Problem statement => Could you give every line from the one containing "Between A3 Manufacturing" down to the one containing "Cash from Financing", both included, as a numbered list in the entries below, with blank lines and pictures left out?
----- Source information
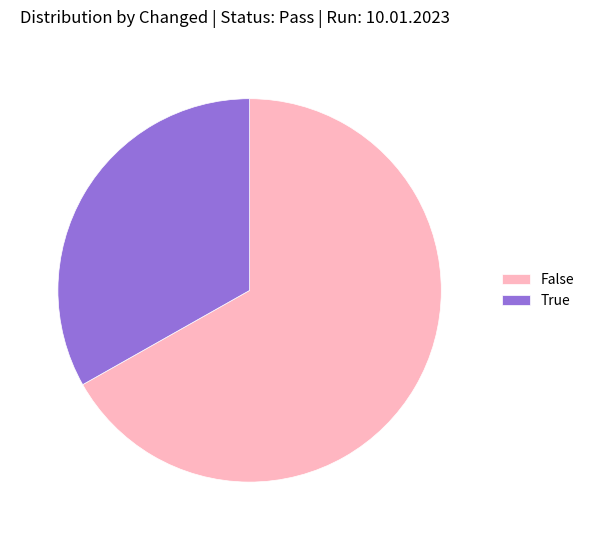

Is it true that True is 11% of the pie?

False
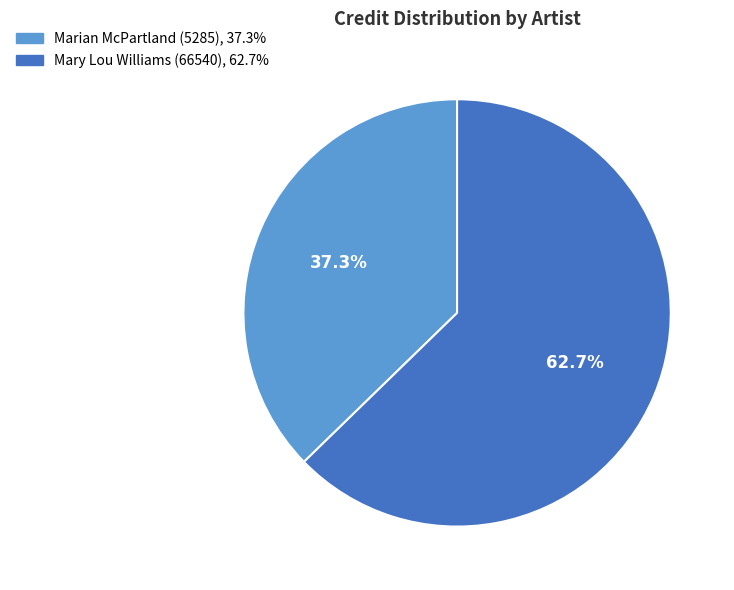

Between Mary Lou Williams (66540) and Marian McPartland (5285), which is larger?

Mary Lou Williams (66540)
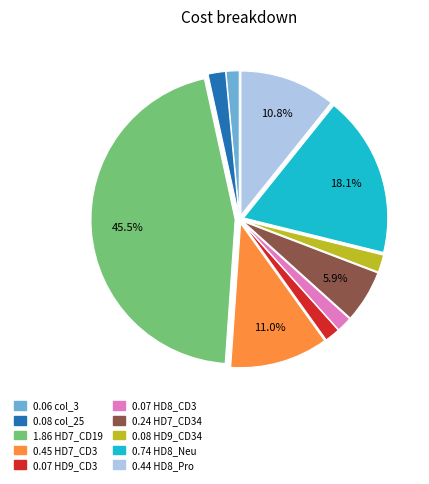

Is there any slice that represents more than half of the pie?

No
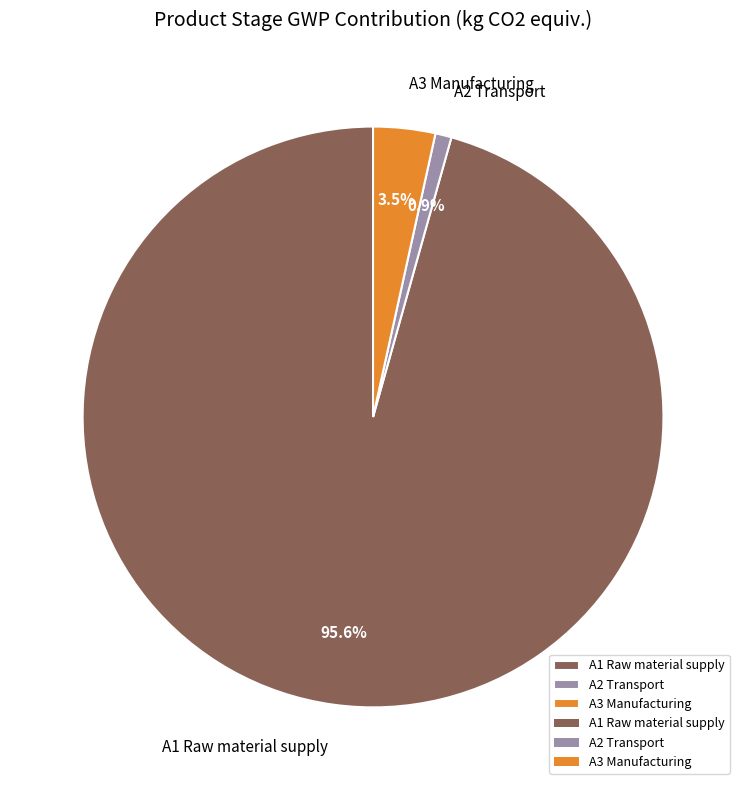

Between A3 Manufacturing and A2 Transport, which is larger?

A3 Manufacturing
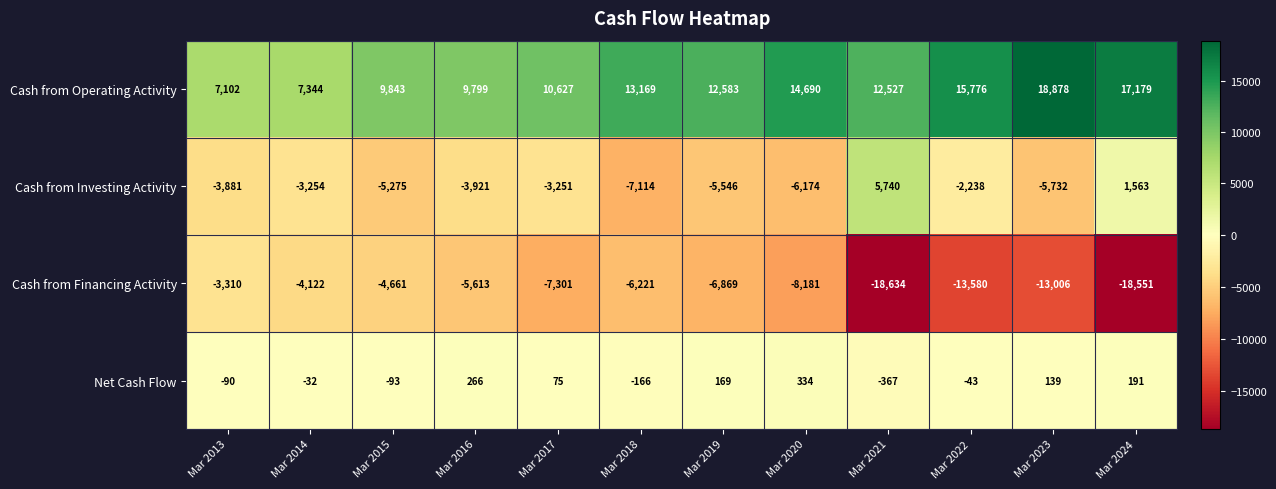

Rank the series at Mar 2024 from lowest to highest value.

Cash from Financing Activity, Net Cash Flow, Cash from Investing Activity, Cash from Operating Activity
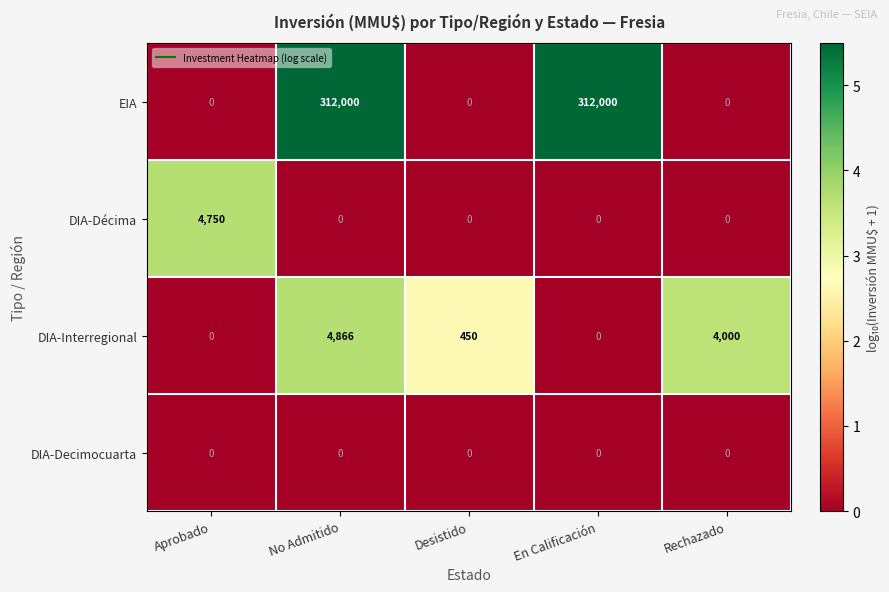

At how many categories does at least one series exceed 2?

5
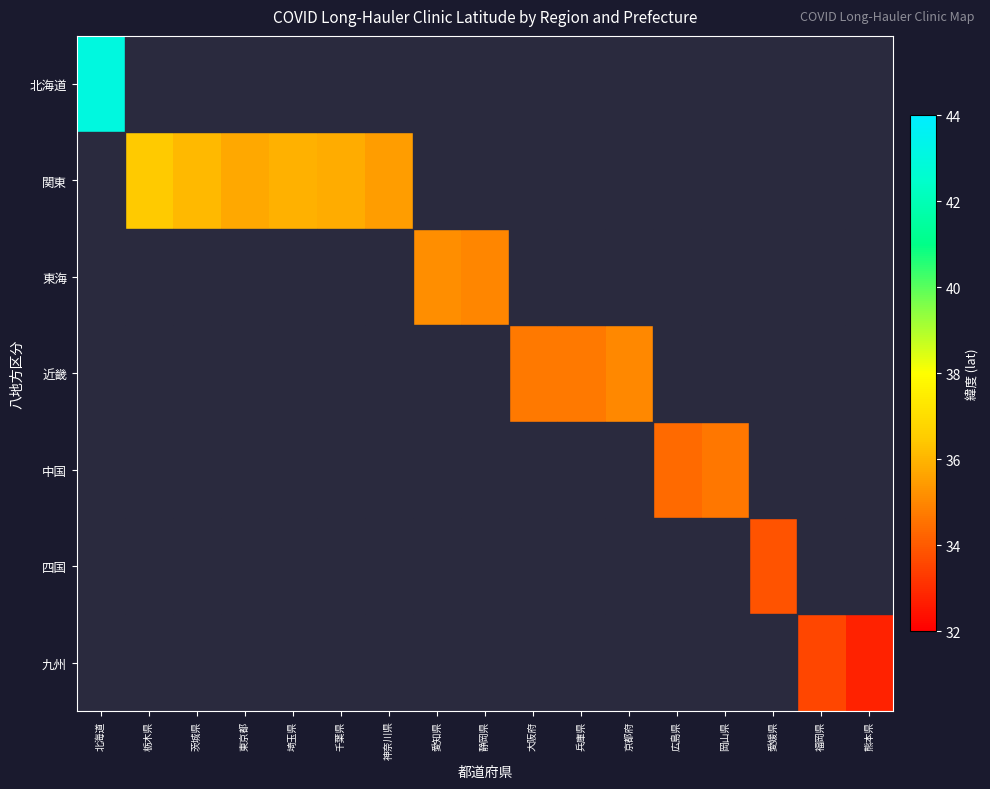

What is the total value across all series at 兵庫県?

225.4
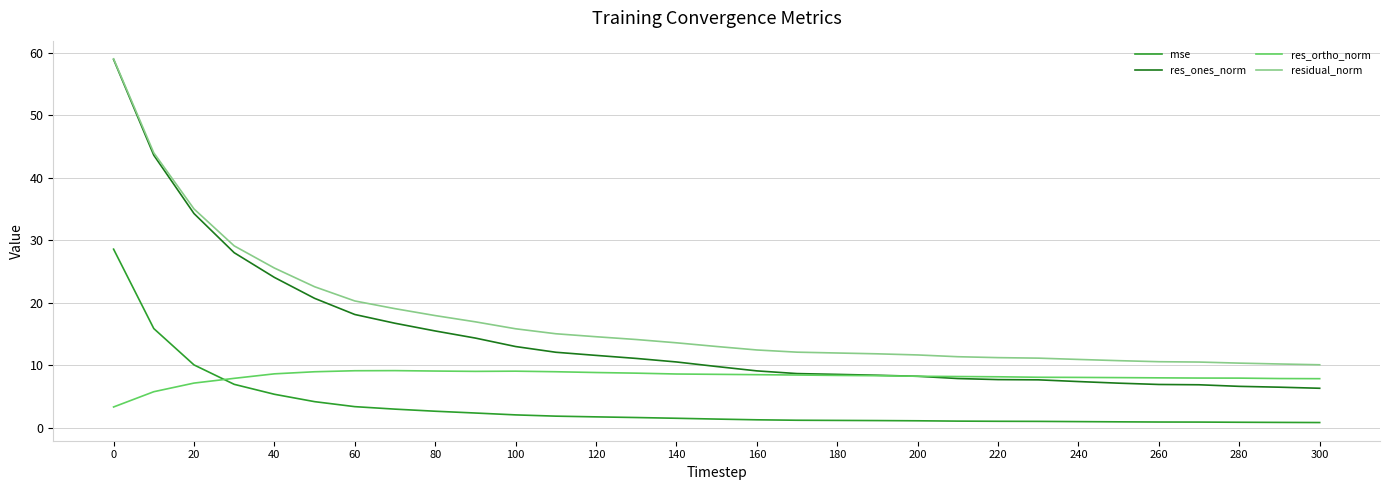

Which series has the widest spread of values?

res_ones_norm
----------
Task solution =>
1. Between A3 Manufacturing and A2 Transport, which is larger?
2. A3 Manufacturing
3. Rank the series at Mar 2024 from lowest to highest value.
4. Cash from Financing Activity, Net Cash Flow, Cash from Investing Activity, Cash from Operating Activity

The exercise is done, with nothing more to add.